If you have older children, there’s a good chance you probably sang along with Kenny Rogers at some point back in the day about knowing when to hold ‘em and when to fold ‘em. As a guitar-wielding performer, I covered the song more than once. Then, in my seminary days, a line came back to me when I was writing a sermon outline for my Homiletics (preaching) class.
It was the last line about “an ace that I could keep.” Now, if you’re uneasy with poker language creeping into Bible study, you can go ahead and fold this post. However, if you want an “ace that you can keep” for the hand of God in your family life, then hold on.
As I was outlining the first chapter of the book of Philippians for my class, an acrostic popped off the page. I love a good acrostic as a teaching tool, but this one would become something more—a simple but powerful model for how to positively influence people, and children, for Christ. It’s an ace that you can keep, and use, to open and win your children’s hearts.
Paul really liked the Philippian church. The epistle is often called Paul’s “letter of joy” because he uses the term sixteen times. However, the real purpose of the letter is to recognize those believers’ partnership, or fellowship (koinonia), in the gospel with him (1:5). Paul had won their hearts to Christ, but also to his influence in their lives. What I saw in his opening words was an inspired example of how he was able to so positively influence them for Christ.
After the salutation, Paul opens his letter in verses 3-6 by positively affirming his Philippian brothers and sisters as God’s people. The main verb is “I thank” (v. 3) and he goes on to say what he’s thankful for in their lives and how they bring him joy. Then, in verses 7-8 Paul positively confirms his feelings and love for them. The main verb is “I long” (v. 8) as he expresses his commitment to them with the “affection of Christ.” Finally, in verses 9-11 Paul expresses a positive expectation for them. The main verb is “I pray” (v. 9) as he calls them to moral and spiritual excellence and godly character.
Perhaps you’ve already picked up the ACE I found in this passage. If not, here it is:
A: Positive Affirmation
C: Positive Confirmation
E: Positive Expectation
The principle works with anyone of any age at any time (marriage, work, church), but I’m going to apply it here only for the family. It is a simple, easy- to-use tool for discipleship that will help you open, win, influence and speak to your child’s heart.
Here’s a short example of how an ACE message works.
Start with a positive affirmation (A): “Sean, you are really becoming a student of the Bible. That’s so cool. Every day, you’ve got great thoughts to share in our family devotions.”
Then move to a positive confirmation (C): “It makes me feel really proud to be your dad when I hear you talk about God that way.

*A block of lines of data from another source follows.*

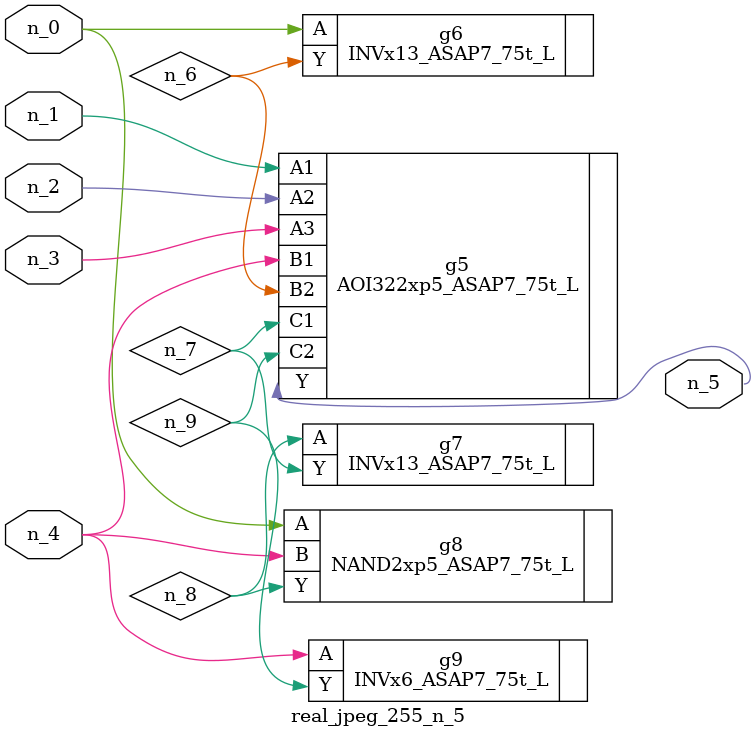
<source format=v>
module real_jpeg_255_n_5 (n_4, n_0, n_1, n_2, n_3, n_5);

input n_4;
input n_0;
input n_1;
input n_2;
input n_3;

output n_5;

wire n_8;
wire n_6;
wire n_7;
wire n_9;

INVx13_ASAP7_75t_L g6 ( 
.A(n_0),
.Y(n_6)
);

NAND2xp5_ASAP7_75t_L g8 ( 
.A(n_0),
.B(n_4),
.Y(n_8)
);

AOI322xp5_ASAP7_75t_L g5 ( 
.A1(n_1),
.A2(n_2),
.A3(n_3),
.B1(n_4),
.B2(n_6),
.C1(n_7),
.C2(n_9),
.Y(n_5)
);

INVx6_ASAP7_75t_L g9 ( 
.A(n_4),
.Y(n_9)
);

INVx13_ASAP7_75t_L g7 ( 
.A(n_8),
.Y(n_7)
);


endmodule
</source>
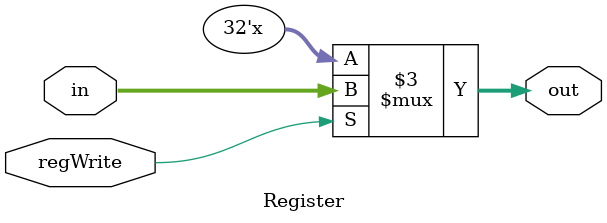
<source format=v>

module Register(in, regWrite, out);
    input [31:0] in;			// Input Data
    input regWrite;				// Write Signal
    output [31:0] out;			// Output Data

    reg [31:0] data;			// Register reserved for holding data
    reg [31:0] out;		
    
    always @(in or regWrite)
    begin
		if (regWrite)			// If regWrite, set register data equal to input
		begin
    		data <= in;
    		out <= in;
    	end
    	else					// Else, output saved register data
    		out <= data;
    end
endmodule

</source>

I love hearing how your heart and mind are growing.”
Finally, end with a positive expectation (E): “Sean, I think you’re ready to study a book of the Bible. Would you be willing to do that with me? Let’s study Philippians together. We can start tomorrow.”
Do you see the progression? An ACE message starts with a “you” statement (a positive affirmation about the person), then moves to an “I” statement (a positive confirmation of your feelings), then closes with a “we” statement (a positive expectation of what you can do together). The you-I-we progression is flexible, of course, but it’s a good reminder that good interpersonal communication is not just about speaking into open ears, but also about speaking into an open heart. That’s where true influence happens.
Once you do it a few times, you’ll begin dealing out ACE messages like they’re second nature. They are great for motivating your children to new challenges, but also can be useful for verbal discipline. Rather than reacting to an older child’s misbehavior, take time to craft an ACE message in your mind. “Jess, you are a smart girl. You know why it’s wrong to be selfish. I really love you, and believe in you, and want the best for you. Let’s talk about what we can do together to help you be more generous and sharing.” The message is a bit different for discipline, but the principles are still all at work.
This ACE model is just a practical insight and pattern gleaned from Scripture. Just a little “everyday wisdom for everyday families.” To get started, try writing out an ACE message for each of your children. Tailor the messages for each child’s age and needs. Then make a time to deal that ace into their hearts.
So there’s an ACE that you can keep as you influence your children for Christ. Oh, and how did I do on that assignment for my Homiletics class? Aced it, of course.